ハイボールにあうフードメニューの充実ぶりも注目です。
トロトロの「軟骨ソーキ」のレシピは、真理華さんのお母様直伝だそう。
沖縄だしをきかせた「やきそば」は、スパムの旨味と塩味がお酒を進ませます。
野菜をふんだんに使用した「タコライス」も店の定番メニューです。
店内のアメリカンなイメージに合わせ、ウイスキーはバーボンを中心に揃えられています。
青春時代にバーボンを嗜んだ50代のお客様からは「こんなんあるんや、懐かしい」「昔はここみたいな酒場でよう飲んだわ」と喜ばれることも多いそう。

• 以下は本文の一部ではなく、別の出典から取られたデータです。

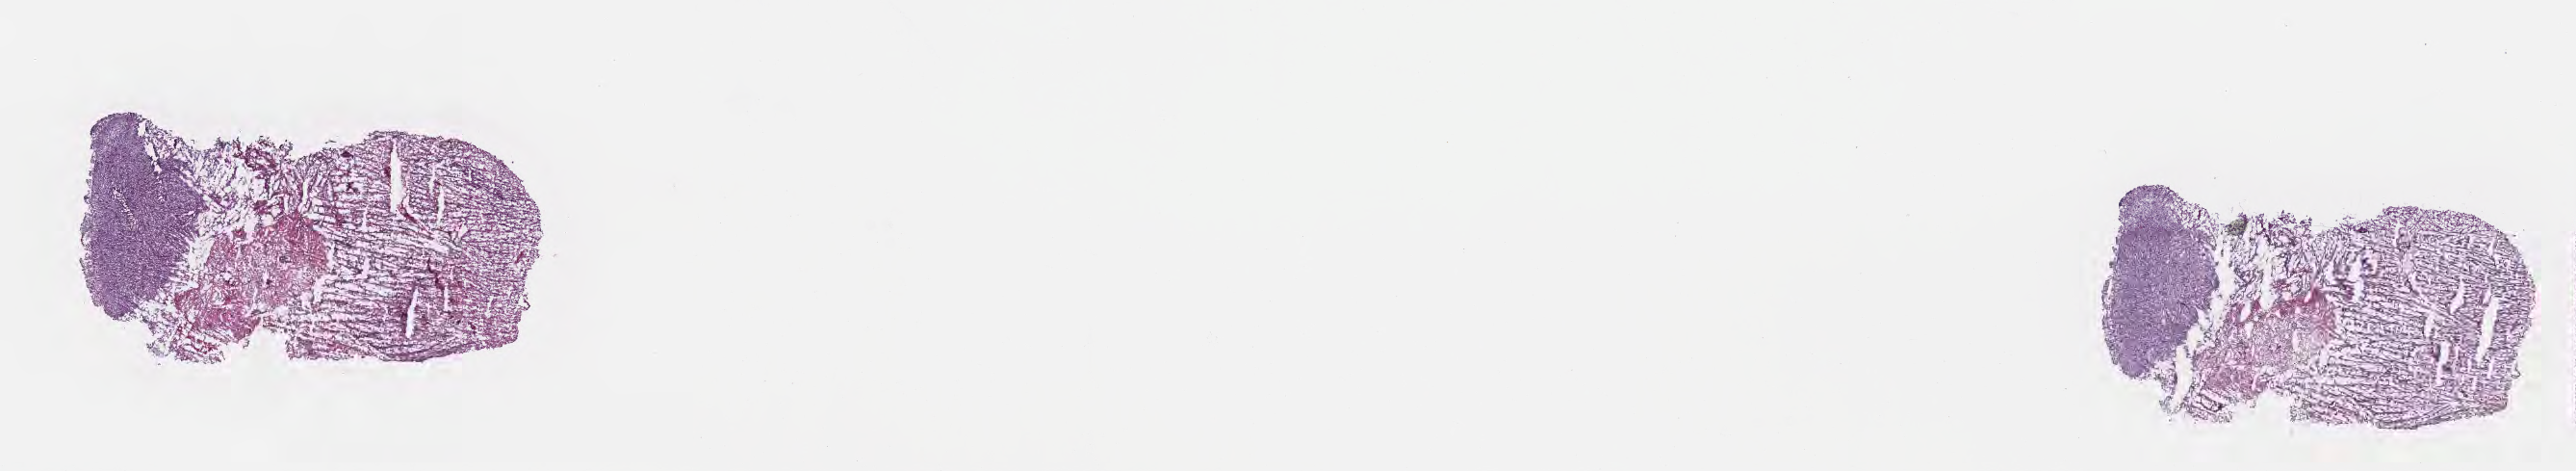
Haematoxylin and eosin whole-slide image, shown as a low-resolution overview of the whole scanned area (about 21.6 x 4.0 mm). Frozen section. Specimen: primary tumor. Anatomic site: brain. Male, age 45 years at initial diagnosis. Pathologist review of this section (percent, as recorded): tumor cells 37%, tumor nuclei 82%.
Histologic diagnosis: Glioblastoma, NOS.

真理華さんが居た頃は“ネオスナック”とも呼ばれていたという「BAR 寅馬」。
今回は、メニューにはない、おすすめウイスキーをこっそりと教えていただきました。
「ウィレット ファミリー エステート スモールバッチ ライ 4年」
ライ麦を主原料とするライウイスキーは、洋輝さんおすすめのジャンルだそう。
「Willett(ウィレット)」は、アメリカケンタッキー州にあるバーズタウンで古い歴史を持つ蒸留所。
なかでも「ファミリー エステート」は世界的評価の高い人気商品だといいます。
「梅干しみたいな風味があるでしょう?」と洋輝さんがおっしゃるように、後口に残るソルティな風味と独特のアタックが印象的。
赤みがかった琥珀色を店内のライトがきれいに照らします。